Indeed, Brocklehurst told the Sunday Express, "[Coben's] readers have certain expectations of him: twists, brilliant hooks, characterful. So we always try to emulate his novel style in the TV work. Harlan will come up with an initial concept and then we will collaborate to expand and deepen the story across numerous hours."

Ben Blackall/Netflix

But while the miniseries' star is most known for his roles in American series Dexter and HBO's Six Feet Under, he virtually crosses the pond in with this new character. Hall, who recently played JFK in The Crown Season 2, will be putting on a British accent for Safe. "As an American actor, I often see people from the U.K. or Australia... come and play Americans, and that’s perfectly acceptable, but I like the idea of turning the tables," Hall told Variety in the same interview.

Safe also stars Amanda Abbington as Sophie, a police detective in charge of finding Tom's missing daughter, who, per the trailer, also appears to be having a covert relationship with him. Abbington is most known for her role as Dr. Watson's wife, Mary, on BBC's Sherlock. Not only that, but Hannah Arterton, who also appeared in Coben's The Five, plays a character named Emma. Not much is known yet about Arterton's character, but she appears to play a key role in the series.

MATT SQUIRE/Netflix

Since the show is set in a gated community in England, Safe's plot invokes Broadchurch or Happy Valley, two other British shows that follow depressed protagonists whose picturesque, small-town lives are turned upside-down. But as with all Coben books, there's sure to be something else going on beneath the surface. “I set the reader up and then I start twisting,” he told Variety of his book plots.
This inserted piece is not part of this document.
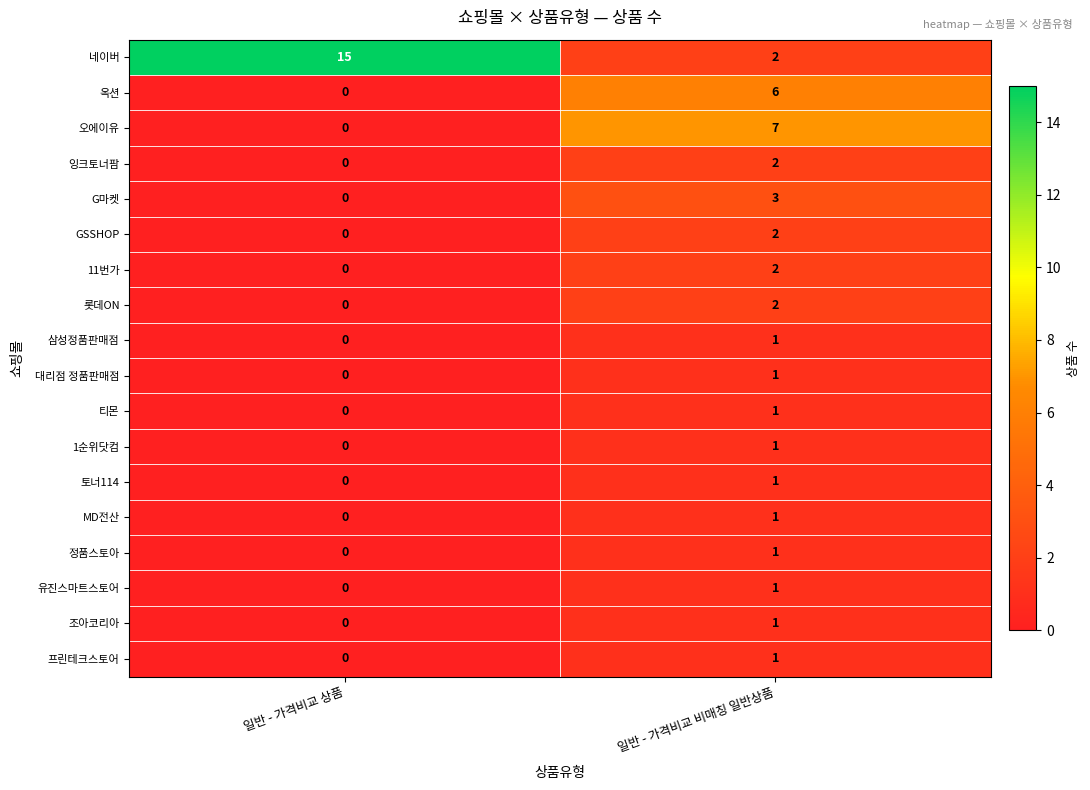

What is the difference between the highest and lowest values at 일반 - 가격비교 비매칭 일반상품?

6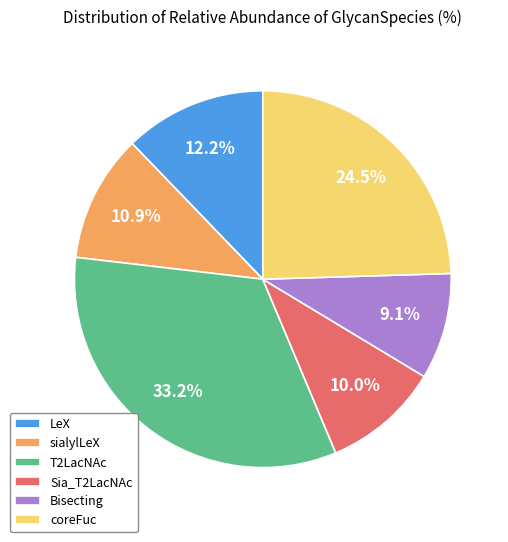

Rank the categories by value from highest to lowest.

T2LacNAc, coreFuc, LeX, sialylLeX, Sia_T2LacNAc, Bisecting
Per Netflix's plot synopsis, there is a secret that centers around the night Tom's wife died. "We will learn the reason for Tom’s guilt from that night," it reads. "We will learn that Jenny has a secret from that night — something that set her down a dark path of discovery that now threatens to blow families and a community apart."

With a setup like that, it seems that this limited series' characters are anything other than safe.